**Work instructions**
When you reach the line containing "Quick job: Read" in the entries below, repeat it and each line after it exactly until the entries end.

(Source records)
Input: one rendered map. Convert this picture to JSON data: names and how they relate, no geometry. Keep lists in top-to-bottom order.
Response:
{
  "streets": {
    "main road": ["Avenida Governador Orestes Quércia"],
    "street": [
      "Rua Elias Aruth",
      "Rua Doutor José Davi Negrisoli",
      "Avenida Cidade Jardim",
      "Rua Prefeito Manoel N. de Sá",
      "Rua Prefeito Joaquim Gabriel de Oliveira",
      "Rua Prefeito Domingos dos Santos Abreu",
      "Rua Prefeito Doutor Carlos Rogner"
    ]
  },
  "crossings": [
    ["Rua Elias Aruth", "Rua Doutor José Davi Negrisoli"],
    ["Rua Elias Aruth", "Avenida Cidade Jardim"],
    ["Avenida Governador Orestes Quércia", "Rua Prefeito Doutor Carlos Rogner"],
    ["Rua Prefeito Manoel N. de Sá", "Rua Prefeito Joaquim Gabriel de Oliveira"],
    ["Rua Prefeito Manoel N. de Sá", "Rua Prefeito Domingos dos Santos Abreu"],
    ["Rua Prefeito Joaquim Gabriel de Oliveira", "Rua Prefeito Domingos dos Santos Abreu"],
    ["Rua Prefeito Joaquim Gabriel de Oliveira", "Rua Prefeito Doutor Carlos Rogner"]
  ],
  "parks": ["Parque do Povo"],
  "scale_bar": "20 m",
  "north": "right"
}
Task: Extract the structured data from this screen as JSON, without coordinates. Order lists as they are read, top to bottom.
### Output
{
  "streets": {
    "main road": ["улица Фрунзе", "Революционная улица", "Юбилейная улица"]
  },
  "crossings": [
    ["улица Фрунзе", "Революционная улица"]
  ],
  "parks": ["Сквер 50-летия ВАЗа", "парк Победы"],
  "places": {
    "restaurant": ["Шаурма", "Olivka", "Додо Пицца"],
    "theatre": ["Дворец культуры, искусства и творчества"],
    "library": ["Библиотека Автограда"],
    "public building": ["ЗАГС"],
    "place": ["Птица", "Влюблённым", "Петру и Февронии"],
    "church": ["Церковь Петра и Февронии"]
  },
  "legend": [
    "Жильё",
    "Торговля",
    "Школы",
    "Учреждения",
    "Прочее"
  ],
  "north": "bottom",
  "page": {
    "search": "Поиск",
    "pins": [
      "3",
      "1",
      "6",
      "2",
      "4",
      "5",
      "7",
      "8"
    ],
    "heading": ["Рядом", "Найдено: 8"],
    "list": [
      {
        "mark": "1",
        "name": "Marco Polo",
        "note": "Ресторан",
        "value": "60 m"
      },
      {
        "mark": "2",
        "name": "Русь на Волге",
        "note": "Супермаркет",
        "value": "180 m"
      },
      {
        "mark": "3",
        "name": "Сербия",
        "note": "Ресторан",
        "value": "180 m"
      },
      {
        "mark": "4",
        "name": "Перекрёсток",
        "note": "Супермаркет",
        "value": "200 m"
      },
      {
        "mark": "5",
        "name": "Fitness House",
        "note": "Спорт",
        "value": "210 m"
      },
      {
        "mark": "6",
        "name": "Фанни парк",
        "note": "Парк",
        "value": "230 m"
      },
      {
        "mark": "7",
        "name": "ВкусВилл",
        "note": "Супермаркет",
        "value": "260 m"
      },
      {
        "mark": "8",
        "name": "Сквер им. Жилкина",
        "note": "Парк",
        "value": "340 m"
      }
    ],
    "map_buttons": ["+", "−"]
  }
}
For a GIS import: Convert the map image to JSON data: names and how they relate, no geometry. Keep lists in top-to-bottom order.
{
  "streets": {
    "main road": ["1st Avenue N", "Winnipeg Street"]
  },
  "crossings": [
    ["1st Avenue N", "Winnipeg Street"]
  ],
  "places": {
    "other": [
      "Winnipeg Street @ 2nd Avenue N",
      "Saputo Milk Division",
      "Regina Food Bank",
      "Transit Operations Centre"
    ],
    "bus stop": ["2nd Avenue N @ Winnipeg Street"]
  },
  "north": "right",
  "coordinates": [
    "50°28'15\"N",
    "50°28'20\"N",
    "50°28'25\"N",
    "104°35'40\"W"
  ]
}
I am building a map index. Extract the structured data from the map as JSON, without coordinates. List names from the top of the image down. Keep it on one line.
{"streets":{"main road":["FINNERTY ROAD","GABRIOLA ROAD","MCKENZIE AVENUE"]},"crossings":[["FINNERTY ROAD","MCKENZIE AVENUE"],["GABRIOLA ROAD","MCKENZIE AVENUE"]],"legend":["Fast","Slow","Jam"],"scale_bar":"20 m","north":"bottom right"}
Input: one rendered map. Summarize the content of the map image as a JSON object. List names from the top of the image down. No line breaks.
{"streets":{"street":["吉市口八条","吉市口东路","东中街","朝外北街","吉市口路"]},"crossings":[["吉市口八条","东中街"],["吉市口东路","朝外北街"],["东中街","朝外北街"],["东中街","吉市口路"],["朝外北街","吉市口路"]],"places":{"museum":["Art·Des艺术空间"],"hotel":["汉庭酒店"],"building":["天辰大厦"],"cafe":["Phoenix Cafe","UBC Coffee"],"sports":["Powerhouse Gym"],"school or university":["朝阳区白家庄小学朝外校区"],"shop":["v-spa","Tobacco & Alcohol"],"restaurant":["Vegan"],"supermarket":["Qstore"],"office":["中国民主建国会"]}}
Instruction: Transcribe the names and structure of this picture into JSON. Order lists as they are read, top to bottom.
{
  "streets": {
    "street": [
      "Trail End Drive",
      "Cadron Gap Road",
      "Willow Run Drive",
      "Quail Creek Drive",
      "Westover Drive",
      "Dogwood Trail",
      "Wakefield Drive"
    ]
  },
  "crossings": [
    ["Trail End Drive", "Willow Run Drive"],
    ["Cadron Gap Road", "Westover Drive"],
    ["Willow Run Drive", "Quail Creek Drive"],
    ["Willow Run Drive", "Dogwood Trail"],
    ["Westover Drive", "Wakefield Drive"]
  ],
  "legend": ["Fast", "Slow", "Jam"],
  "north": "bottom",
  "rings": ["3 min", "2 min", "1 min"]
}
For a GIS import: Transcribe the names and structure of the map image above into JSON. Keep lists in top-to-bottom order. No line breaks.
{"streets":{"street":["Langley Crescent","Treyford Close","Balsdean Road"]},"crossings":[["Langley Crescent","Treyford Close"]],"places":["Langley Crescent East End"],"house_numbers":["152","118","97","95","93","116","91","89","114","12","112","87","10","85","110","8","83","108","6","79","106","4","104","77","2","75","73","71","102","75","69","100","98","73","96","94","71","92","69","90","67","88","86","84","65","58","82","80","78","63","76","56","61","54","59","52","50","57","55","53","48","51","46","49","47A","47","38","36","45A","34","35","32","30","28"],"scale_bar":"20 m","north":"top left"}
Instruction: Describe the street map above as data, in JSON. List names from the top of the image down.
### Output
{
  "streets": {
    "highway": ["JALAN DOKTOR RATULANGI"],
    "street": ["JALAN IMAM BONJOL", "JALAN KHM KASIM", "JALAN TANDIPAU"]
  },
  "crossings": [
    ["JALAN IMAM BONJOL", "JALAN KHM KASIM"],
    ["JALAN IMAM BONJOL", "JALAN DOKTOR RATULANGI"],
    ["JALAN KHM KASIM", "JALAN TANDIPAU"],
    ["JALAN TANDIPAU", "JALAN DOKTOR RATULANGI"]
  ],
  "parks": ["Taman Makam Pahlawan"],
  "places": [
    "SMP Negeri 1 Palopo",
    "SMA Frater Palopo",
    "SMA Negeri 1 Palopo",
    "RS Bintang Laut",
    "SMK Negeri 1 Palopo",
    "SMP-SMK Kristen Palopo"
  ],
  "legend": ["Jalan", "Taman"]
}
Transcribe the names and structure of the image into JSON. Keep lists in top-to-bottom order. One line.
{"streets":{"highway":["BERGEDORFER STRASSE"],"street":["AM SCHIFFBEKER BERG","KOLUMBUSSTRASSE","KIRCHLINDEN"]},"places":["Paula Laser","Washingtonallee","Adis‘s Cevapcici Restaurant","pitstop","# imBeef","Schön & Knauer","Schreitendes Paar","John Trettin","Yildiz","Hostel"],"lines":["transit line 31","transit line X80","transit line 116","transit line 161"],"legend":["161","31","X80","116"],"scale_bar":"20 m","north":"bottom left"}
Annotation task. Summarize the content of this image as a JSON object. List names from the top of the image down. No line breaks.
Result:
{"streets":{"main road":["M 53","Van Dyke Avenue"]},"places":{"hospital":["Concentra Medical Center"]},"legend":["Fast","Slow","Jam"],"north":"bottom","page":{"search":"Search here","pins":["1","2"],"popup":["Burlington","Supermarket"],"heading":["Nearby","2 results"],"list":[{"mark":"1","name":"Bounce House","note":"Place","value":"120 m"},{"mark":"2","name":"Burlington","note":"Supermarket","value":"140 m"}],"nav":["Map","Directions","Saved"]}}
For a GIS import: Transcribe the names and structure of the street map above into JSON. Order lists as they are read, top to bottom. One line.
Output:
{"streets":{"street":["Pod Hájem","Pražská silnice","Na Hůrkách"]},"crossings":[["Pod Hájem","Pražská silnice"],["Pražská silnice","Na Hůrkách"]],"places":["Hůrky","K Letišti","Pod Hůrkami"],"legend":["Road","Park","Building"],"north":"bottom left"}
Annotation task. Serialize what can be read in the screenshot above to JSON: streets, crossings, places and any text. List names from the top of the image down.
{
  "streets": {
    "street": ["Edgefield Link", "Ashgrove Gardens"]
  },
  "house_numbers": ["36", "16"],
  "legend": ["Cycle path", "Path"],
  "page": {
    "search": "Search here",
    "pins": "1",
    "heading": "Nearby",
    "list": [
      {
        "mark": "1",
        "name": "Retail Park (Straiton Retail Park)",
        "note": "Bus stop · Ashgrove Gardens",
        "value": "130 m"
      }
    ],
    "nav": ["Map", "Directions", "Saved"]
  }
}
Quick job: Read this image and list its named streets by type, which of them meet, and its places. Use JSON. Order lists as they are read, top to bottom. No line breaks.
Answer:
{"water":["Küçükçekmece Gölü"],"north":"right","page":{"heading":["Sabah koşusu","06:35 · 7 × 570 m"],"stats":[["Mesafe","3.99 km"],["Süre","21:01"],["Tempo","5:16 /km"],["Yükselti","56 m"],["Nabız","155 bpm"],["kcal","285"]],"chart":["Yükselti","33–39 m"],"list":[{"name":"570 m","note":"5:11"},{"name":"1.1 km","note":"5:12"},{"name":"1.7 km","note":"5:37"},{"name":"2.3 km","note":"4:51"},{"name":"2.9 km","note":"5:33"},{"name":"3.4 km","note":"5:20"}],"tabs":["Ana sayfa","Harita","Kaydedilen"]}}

**Task solution**
Quick job: Read this image and list its named streets by type, which of them meet, and its places. Use JSON. Order lists as they are read, top to bottom. No line breaks.
Answer:
{"water":["Küçükçekmece Gölü"],"north":"right","page":{"heading":["Sabah koşusu","06:35 · 7 × 570 m"],"stats":[["Mesafe","3.99 km"],["Süre","21:01"],["Tempo","5:16 /km"],["Yükselti","56 m"],["Nabız","155 bpm"],["kcal","285"]],"chart":["Yükselti","33–39 m"],"list":[{"name":"570 m","note":"5:11"},{"name":"1.1 km","note":"5:12"},{"name":"1.7 km","note":"5:37"},{"name":"2.3 km","note":"4:51"},{"name":"2.9 km","note":"5:33"},{"name":"3.4 km","note":"5:20"}],"tabs":["Ana sayfa","Harita","Kaydedilen"]}}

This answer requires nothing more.